Details on the automatic data downloads
To work in the RStudio console, EJAM needs some datasets not stored as part of the package. However, they already should be downloaded (right after you first install the package) and loaded into memory automatically (or be ready for lazy-loading or otherwise loading as needed) as soon as you do require(EJAM) or library(EJAM).

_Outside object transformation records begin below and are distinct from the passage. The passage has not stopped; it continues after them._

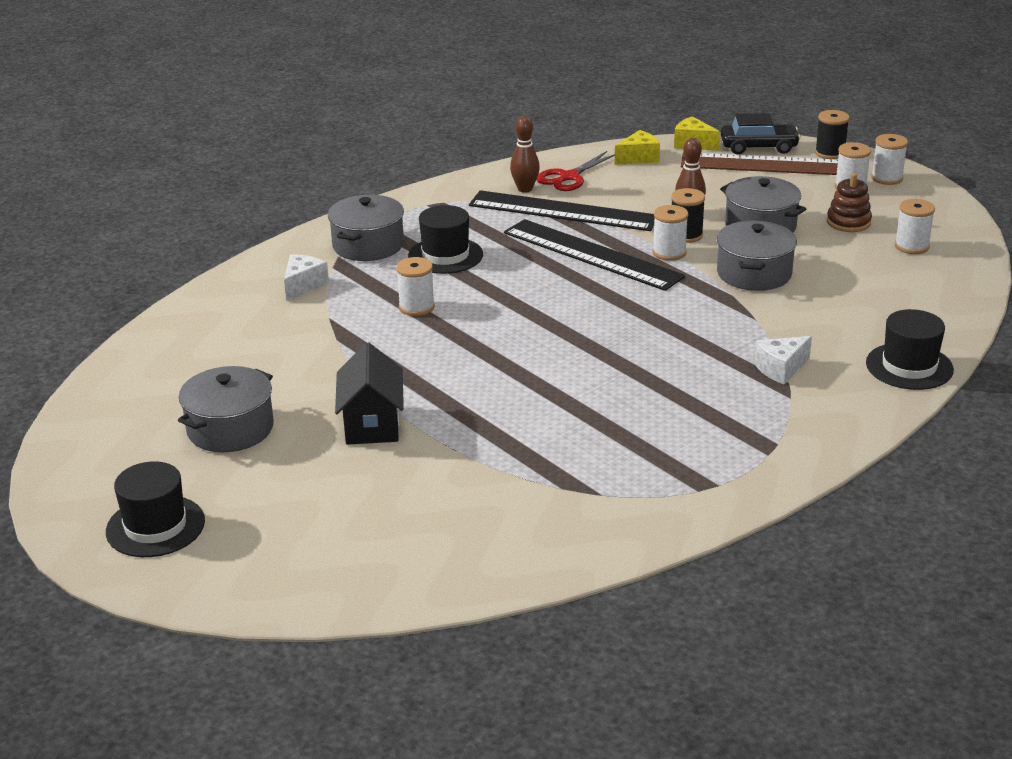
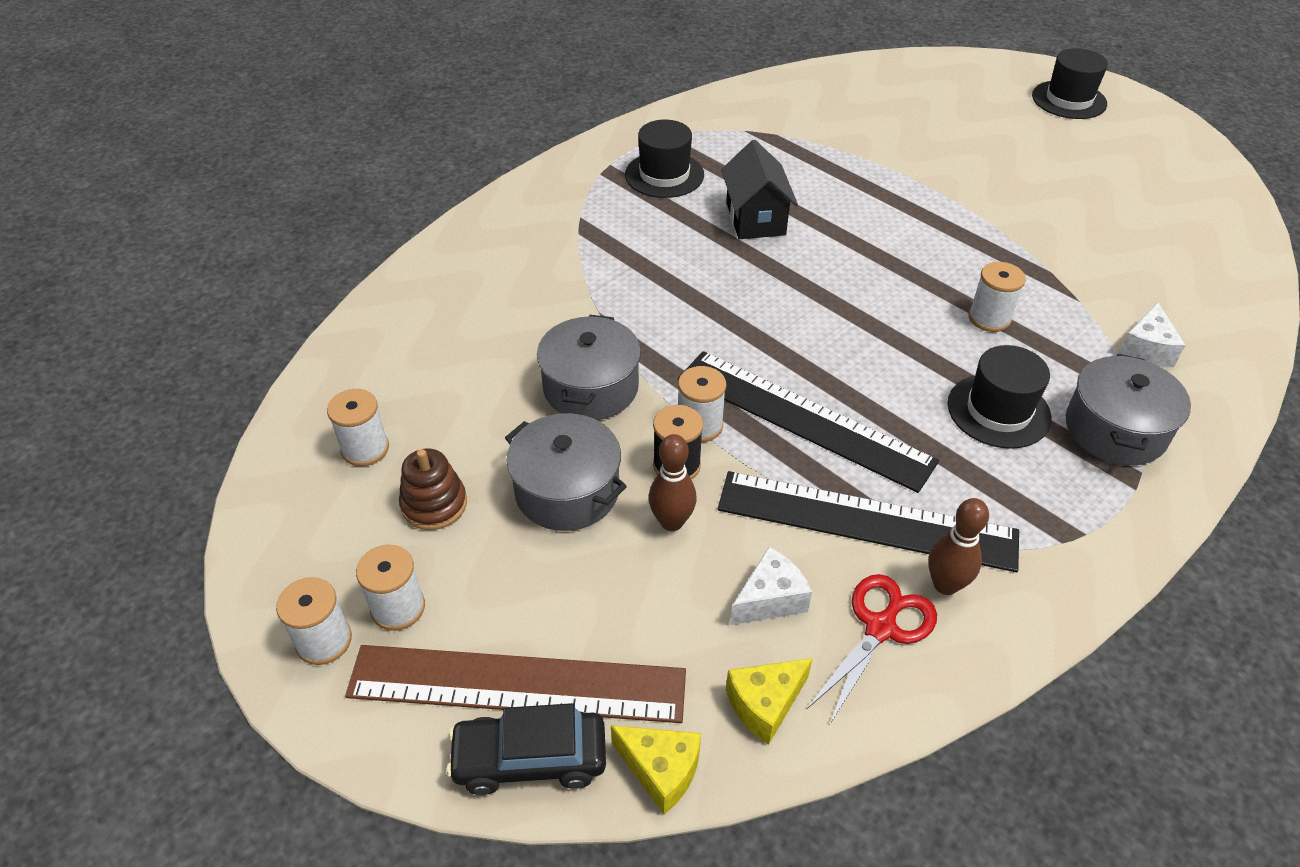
camera: 175 degrees right, 15 degrees up
grey pot [178,366,274,452] -> none
black house [335,342,404,445] -> black house moved to [721,140,798,239]
white cheese [754,336,812,384] -> white cheese moved to [730,547,812,625]
black spool [815,110,850,159] -> none
black hat [866,309,954,390] -> black hat moved to [625,120,704,198]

On first use, the package should automatically download some data
files from a related repository. Each time the package is attached via
library() or require(), .onAttach() will check for updates
and also will build a spatial index of Census block points called
?localtree, via indexblocks().
Typically you would not need to download any datasets yourself, because EJAM just downloads these when the app starts (technically, when the R package is attached) (or only as needed in the case of certain datasets that are not always needed). Some datasets are installed along with the package, such as the blockgroupstats data. But large files like blockpoints are stored in a separate data repo, and EJAM downloads them from there. You might want your own local copies, though, for these reasons:
Attaching the package actually checks (using internal function
dataload_dynamic()) for copies in memory first (e.g.,
exists("quaddata", envir = globalenv())), then local disk
(using dataload_from_local() looking in the data folder of
the (source or installed) package, as defined by app_sys()
which is just a wrapper for system.file()), then finally
tries to download any still needed, using internal functions.